# WHAT IS NEEDED:
The lines below from the one with "bırakarak, birleşik mücadeleyi" up to and including the one with "의 경쟁을 통한 교류와 화합의 장으로 대회를 개최하고" are what you should set down, exactly and without pictures.
- - - - - - -
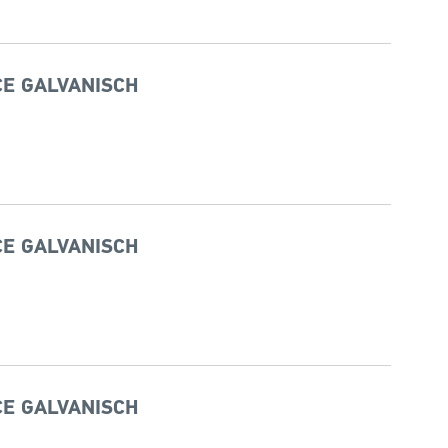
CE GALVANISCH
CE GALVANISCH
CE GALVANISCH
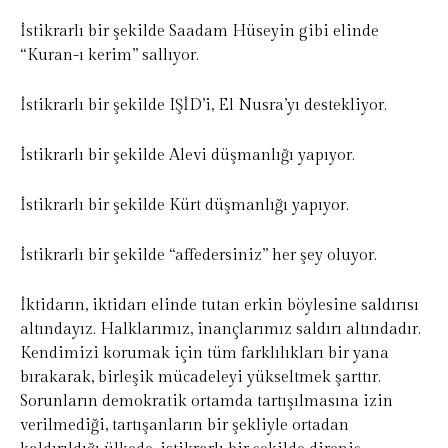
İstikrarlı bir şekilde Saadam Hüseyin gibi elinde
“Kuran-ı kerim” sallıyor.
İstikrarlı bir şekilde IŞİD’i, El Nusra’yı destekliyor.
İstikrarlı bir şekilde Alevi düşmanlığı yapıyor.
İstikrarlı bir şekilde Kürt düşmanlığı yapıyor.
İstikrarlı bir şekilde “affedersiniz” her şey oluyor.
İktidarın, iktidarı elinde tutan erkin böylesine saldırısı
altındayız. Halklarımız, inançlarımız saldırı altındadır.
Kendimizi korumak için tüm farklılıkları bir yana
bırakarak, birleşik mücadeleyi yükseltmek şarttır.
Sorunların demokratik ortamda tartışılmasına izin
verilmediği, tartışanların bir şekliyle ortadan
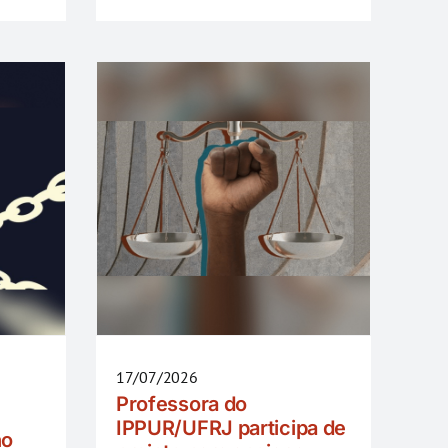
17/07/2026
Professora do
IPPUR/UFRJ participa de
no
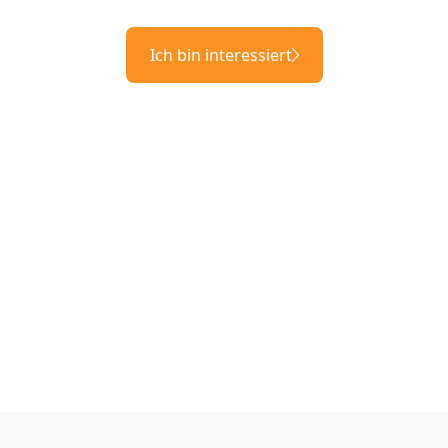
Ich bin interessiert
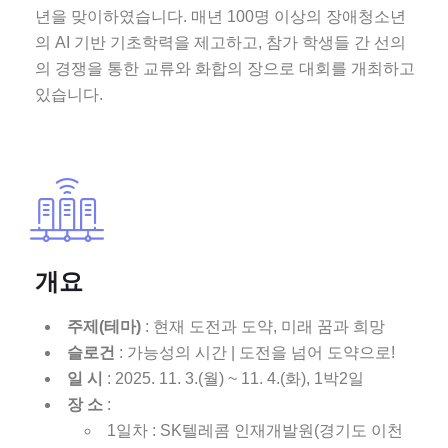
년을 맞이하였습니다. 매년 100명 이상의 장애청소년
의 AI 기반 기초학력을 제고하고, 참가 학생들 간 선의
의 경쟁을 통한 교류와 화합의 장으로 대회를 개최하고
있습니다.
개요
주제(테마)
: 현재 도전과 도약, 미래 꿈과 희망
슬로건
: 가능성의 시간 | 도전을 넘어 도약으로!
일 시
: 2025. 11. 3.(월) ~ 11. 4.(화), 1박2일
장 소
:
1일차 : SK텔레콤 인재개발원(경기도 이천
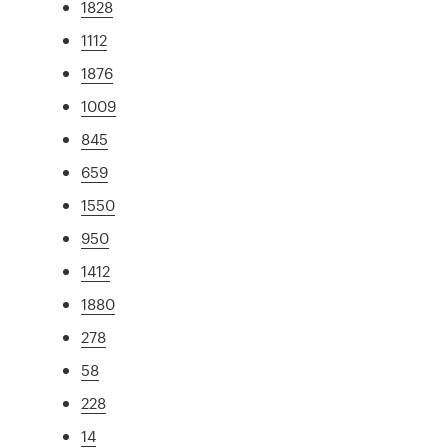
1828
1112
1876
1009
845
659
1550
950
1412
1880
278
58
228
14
- - - - - - -
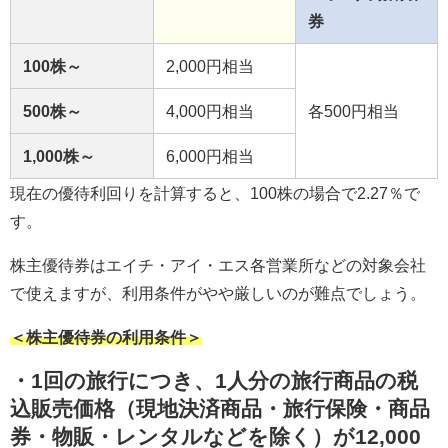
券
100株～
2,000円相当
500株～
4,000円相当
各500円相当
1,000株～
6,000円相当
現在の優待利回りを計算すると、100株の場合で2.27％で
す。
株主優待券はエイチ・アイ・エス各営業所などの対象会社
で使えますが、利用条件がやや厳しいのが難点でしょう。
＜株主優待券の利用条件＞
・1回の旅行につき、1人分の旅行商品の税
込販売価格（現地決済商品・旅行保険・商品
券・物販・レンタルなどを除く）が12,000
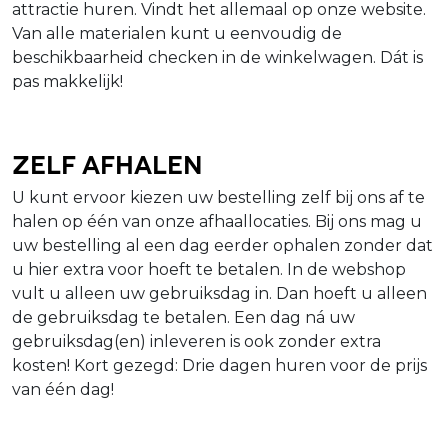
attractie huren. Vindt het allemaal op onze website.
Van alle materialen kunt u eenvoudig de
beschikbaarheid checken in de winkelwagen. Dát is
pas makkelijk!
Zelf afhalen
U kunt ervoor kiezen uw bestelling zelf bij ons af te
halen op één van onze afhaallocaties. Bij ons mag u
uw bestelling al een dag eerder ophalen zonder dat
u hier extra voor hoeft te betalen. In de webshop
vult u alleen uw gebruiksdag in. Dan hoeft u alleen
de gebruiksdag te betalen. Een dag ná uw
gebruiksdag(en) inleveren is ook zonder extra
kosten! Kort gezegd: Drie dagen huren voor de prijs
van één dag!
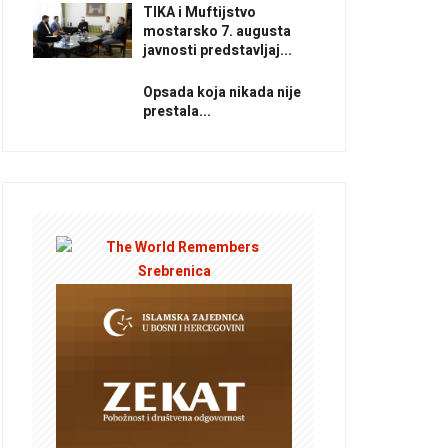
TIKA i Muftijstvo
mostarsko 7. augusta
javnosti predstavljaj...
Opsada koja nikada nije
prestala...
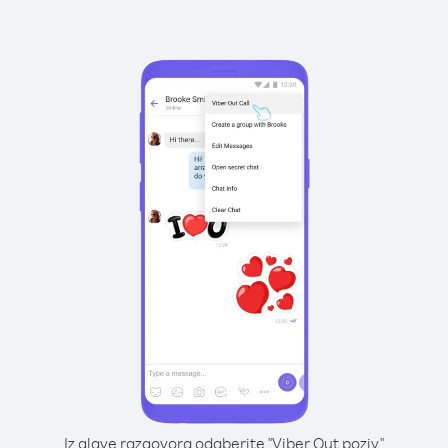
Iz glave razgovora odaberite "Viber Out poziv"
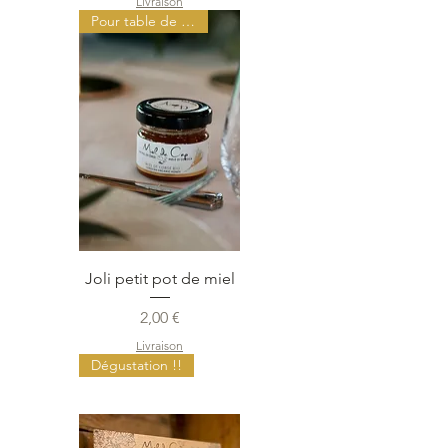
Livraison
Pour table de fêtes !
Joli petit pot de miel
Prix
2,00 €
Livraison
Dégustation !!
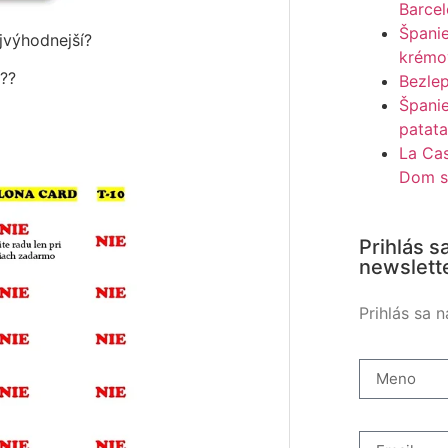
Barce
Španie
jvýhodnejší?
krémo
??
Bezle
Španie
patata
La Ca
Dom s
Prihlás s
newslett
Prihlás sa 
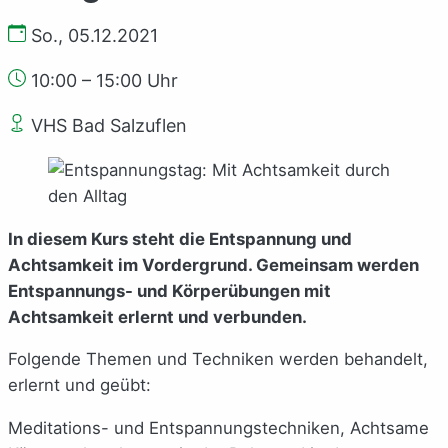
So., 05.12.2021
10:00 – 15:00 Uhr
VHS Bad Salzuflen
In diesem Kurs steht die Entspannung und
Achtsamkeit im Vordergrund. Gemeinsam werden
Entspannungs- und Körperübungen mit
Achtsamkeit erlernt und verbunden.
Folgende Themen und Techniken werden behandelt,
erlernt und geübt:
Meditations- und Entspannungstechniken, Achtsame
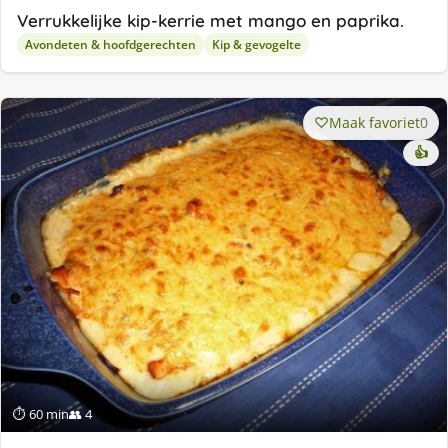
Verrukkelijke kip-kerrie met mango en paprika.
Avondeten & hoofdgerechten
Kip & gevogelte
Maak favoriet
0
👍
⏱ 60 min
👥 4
- - - - - - -
# RESPONSE BOX:
bırakarak, birleşik mücadeleyi yükseltmek şarttır.
Sorunların demokratik ortamda tartışılmasına izin
verilmediği, tartışanların bir şekliyle ortadan
17/07/2026
Professora do
IPPUR/UFRJ participa de
no
Ich bin interessiert
년을 맞이하였습니다. 매년 100명 이상의 장애청소년
의 AI 기반 기초학력을 제고하고, 참가 학생들 간 선의
의 경쟁을 통한 교류와 화합의 장으로 대회를 개최하고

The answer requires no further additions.